Statistical analyses: Methods of analysis will be decided in view of the frequency distributions, and will use, where appropriate, apart from traditional analyses, statistical techniques that may further illuminate causal inferences including sibling-control design and propensity score matching . Careful consideration will be given to the multiple factors that may confound observed relationships, and a focus will be to disentangle any causal role of treatment from condition (confounding by indication). We will take account of the numbers of tests undertaken using the false discovery rate. The ALSPAC analyses will take advantage of the gene-environment interaction results identified in the project currently underway by Beate St Pourcain. Twin analyses as described by Purcell et al14 and van der Sluis et al15 will be used as a general test of gene-environment interaction; and candidate genes e.g. those concerned with the oxytocin / vasopressin system to test for specifc GxE interactions.

Unique features of proposed study:

1.Extensive prospectively recorded information concerning obstetric features in ALSPAC, blind to whether or not the child would develop ASD or autistic traits including detailed time related measures where appropriate.

2. ALSPAC and TEDS data-bases contain many genetic variants which will be used to determine interactions between obstetric factors with candidate genes. In addition ALSPAC will include epigenetic and CNV results, as they become available.

3. Both studies include information on a large number of potential socioeconomic, lifestyle and health-related confounders. Both include IQ measures on the child.

4. The ability to study various trait dimensions of autism in singletons in ALSPAC, and in twins in TEDS.

Expected results: The information generated should be of immediate clinical and policy importance, and impact on the current guidance related to obstetric treatment. The data should clarify whether features of obstetric management contribute to the development of autistic traits and whether the effects are contingent on genetic background.

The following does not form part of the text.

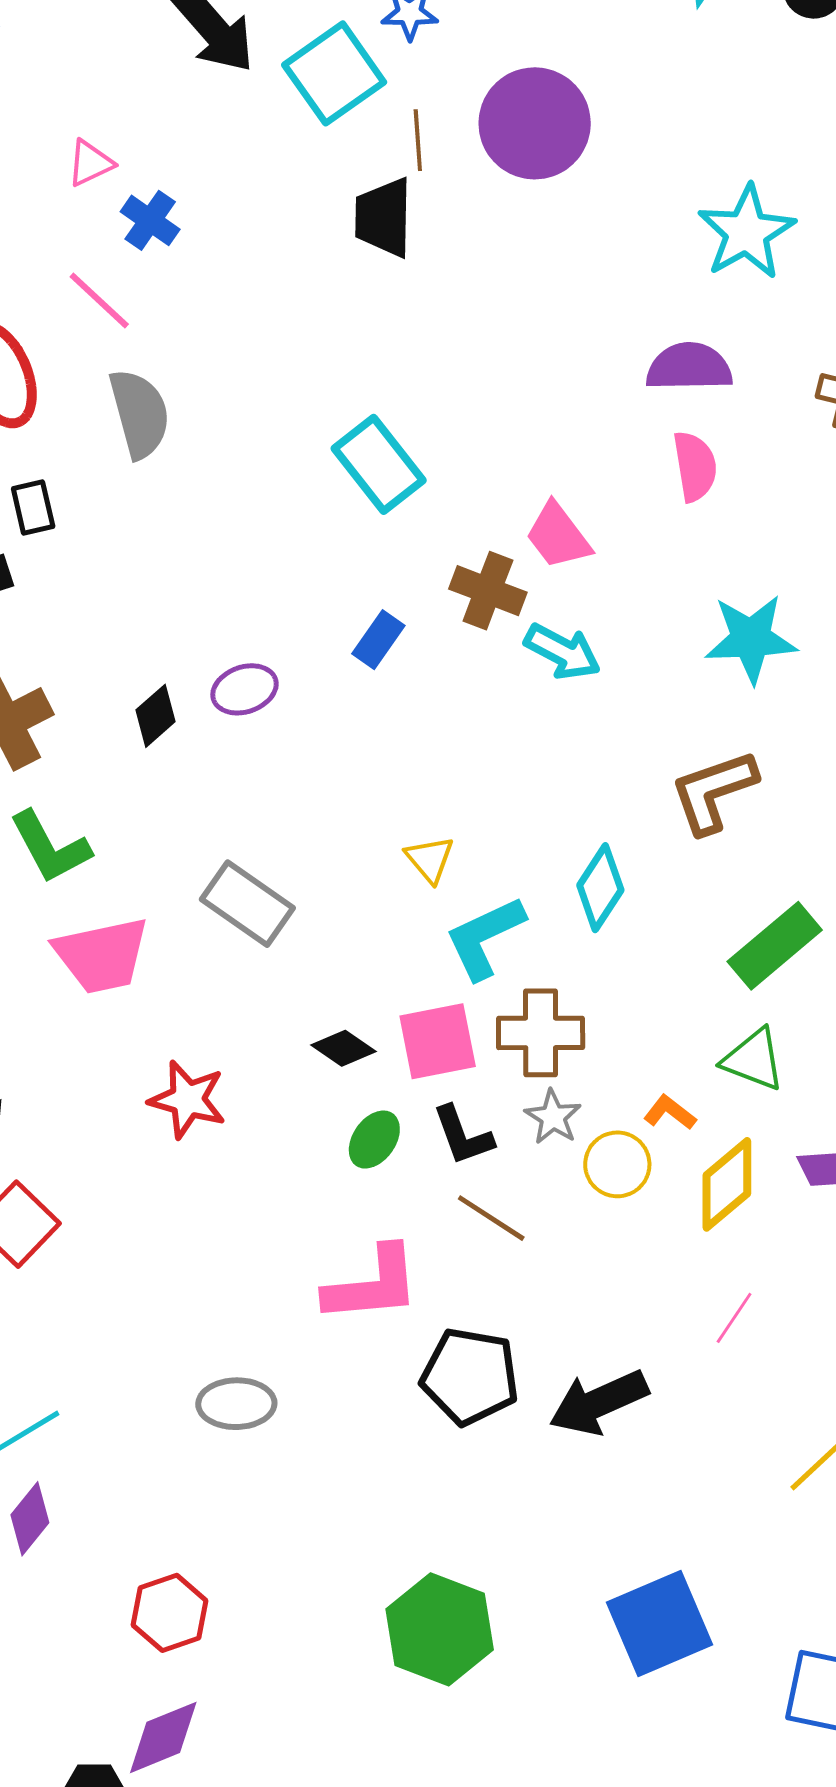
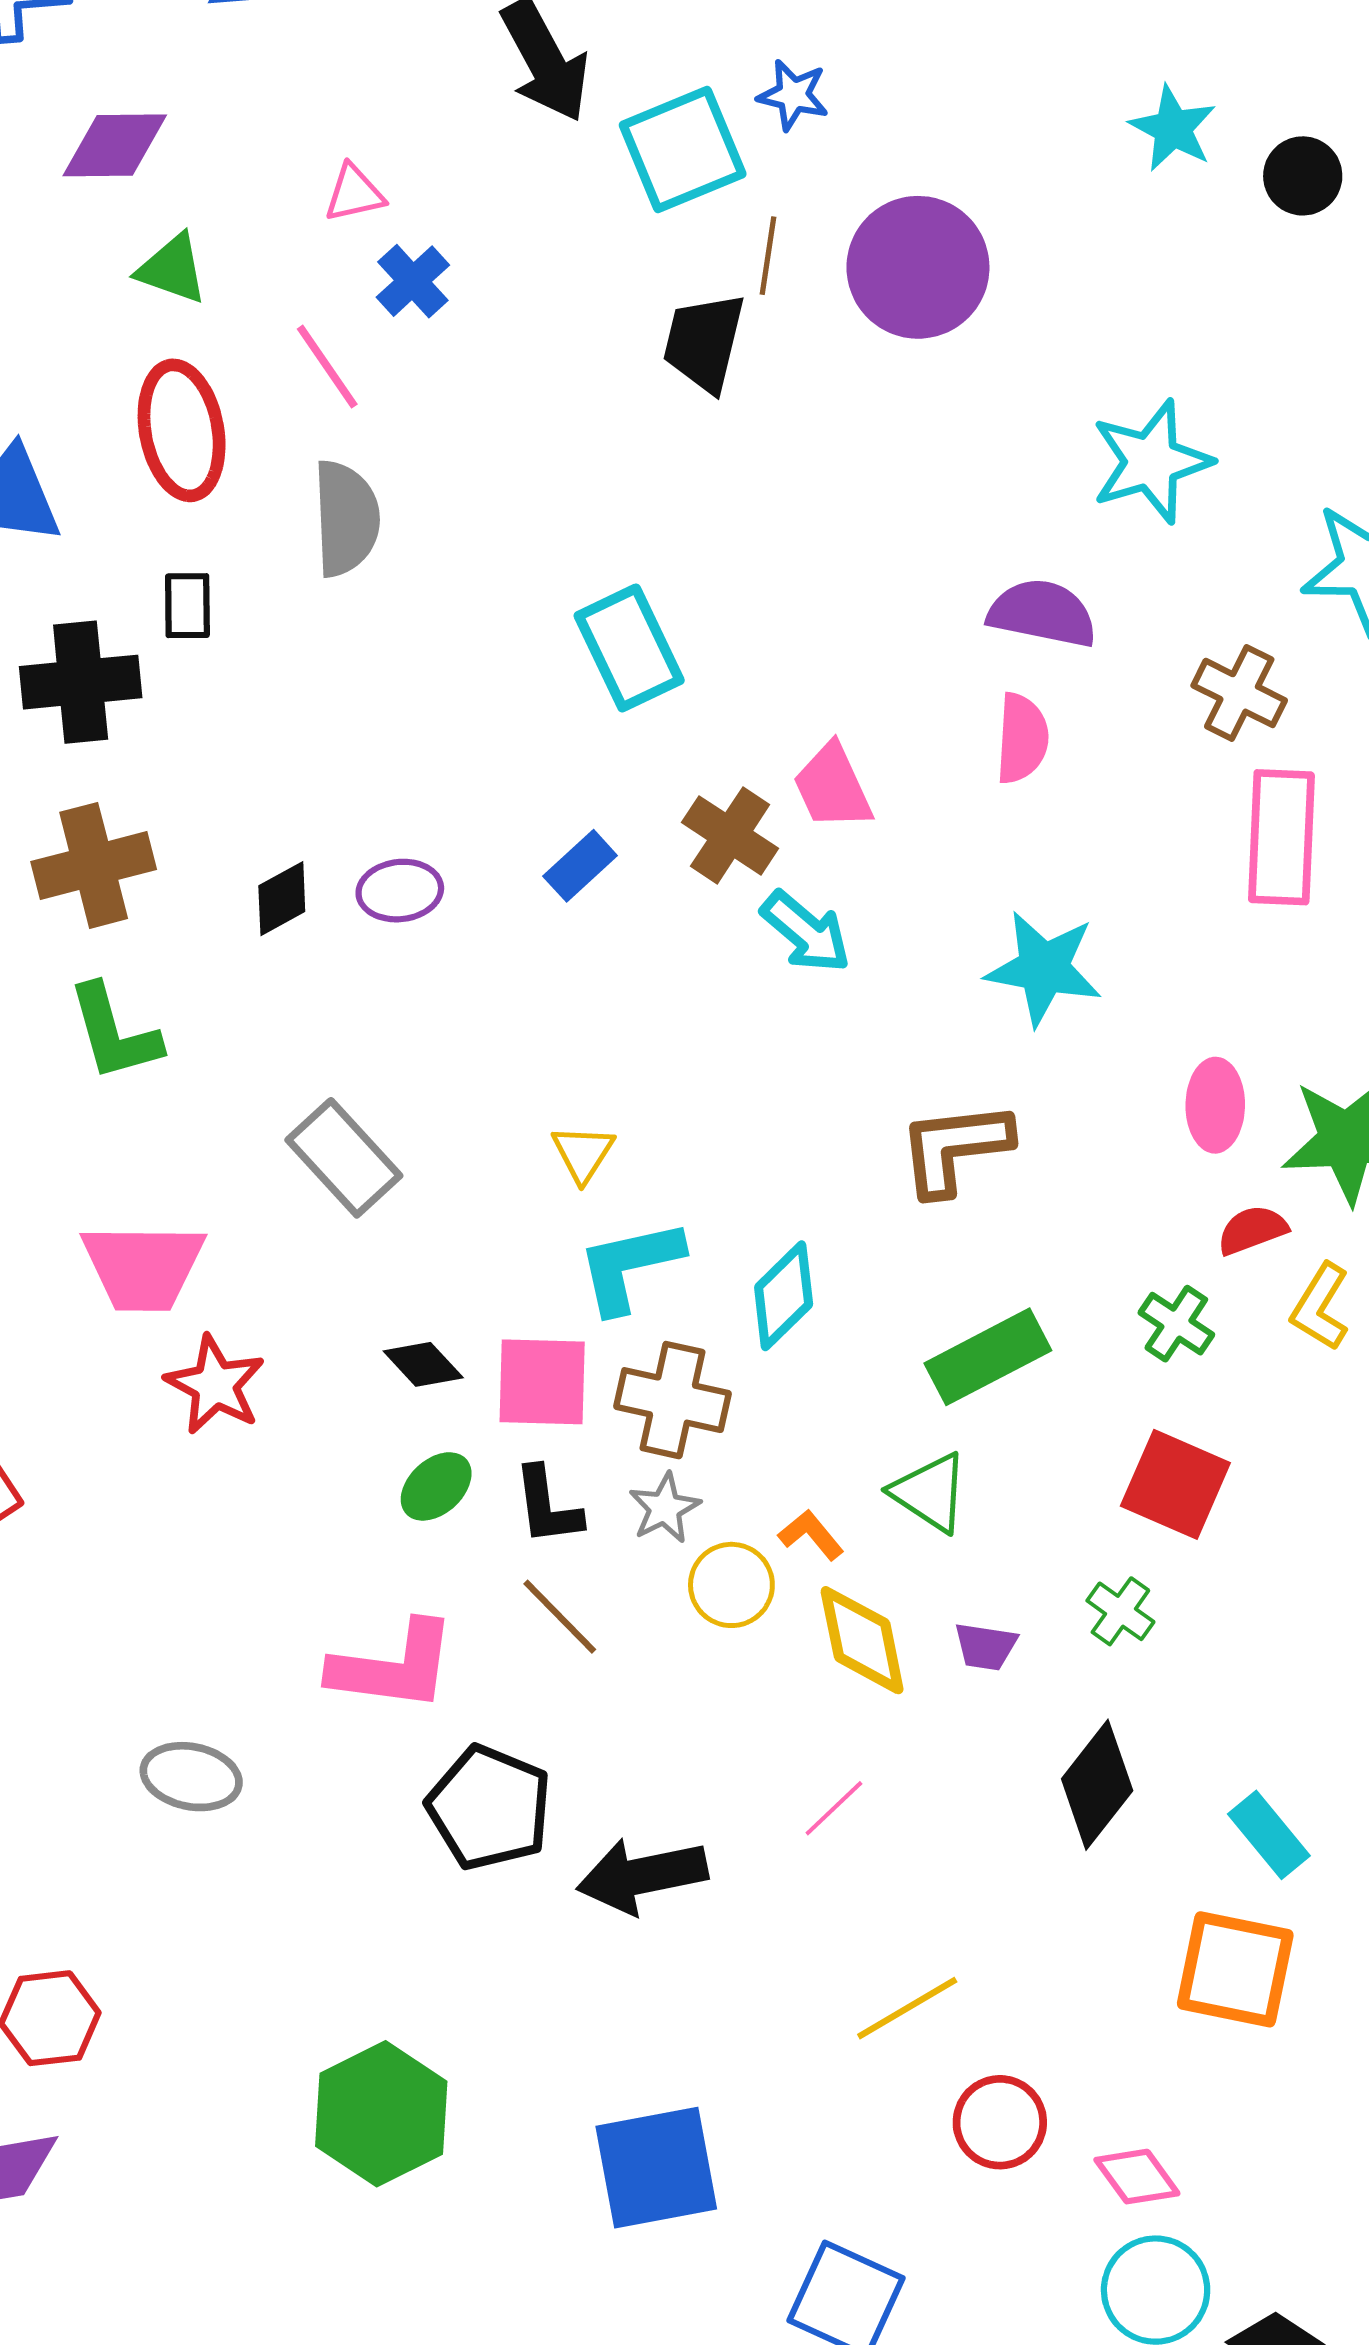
cyan diamond: (600, 888) -> (784, 1296), moved
pink trapezoid: (102, 955) -> (143, 1267), moved
yellow diamond: (727, 1184) -> (862, 1640), turned -74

Funding will be sought to enhance the obstetric data base by: [i] extract further details from medical records, focusing in particular on pregnancies resulting in the remaining cases of autism, and those scoring high on the 4 autistic traits, together with a control sample collected at random from the remaining records [total n=500+]; the records will be extracted by trained personnel, blind to whether a case or control. [ii] keying of the text data on the cases that have already been documented (n=~2000 records); [iii] coding of the various text categories, including the causes of admission(s), induction, caesarian section; the medication given in pregnancy and delivery; the characteristics of the neonate. All such factors will be categorized, documented and returned to the built files for use by others.

References

1. Hallmayer J et al. Arch Gen Psychiatry 2011; 68: 1095-1102. 2. Happe F et al. Nature Neuroscience 2006; 9: 1218-1220. 3. Gardener H et al. Brit J Psychiatry 2009; 195: 7-14. 4. Gardener H et al. Pediatrics 2011;128: 344-355. 5. Golding J et al.. Paediatr Perinat Epidemiol 2001; 15: 74-87. 6. Williams E, et al. Dev Med Child Neurol 2008; 50: 672-7. 7. Steer CD, et al., PLoS One 2010; 5: e12633. 8. Golding J et al. PLoS One 2010; 5: e9939. 9. Oliver BR, Plomin R. Twin research and Human Genetics 2007; 10: 96-105. 10. Bolton PF et al. J Amer AcadChild and Adolescent Psychiatry 1997; 36: 272-281. 11. Scott FJ et al. Autism 2002; 6: 9-31. 12. Bishop DVM. J Child Psychology and Psychiatry 1998;39: 879-891. 13. Weschler et al. The Psychological Corporation 1992.14. Purcell S. Twin Research. 2002; 5: 554-571.15. van der Sluis S et al. Behav Genet 2012; 42: 170-186.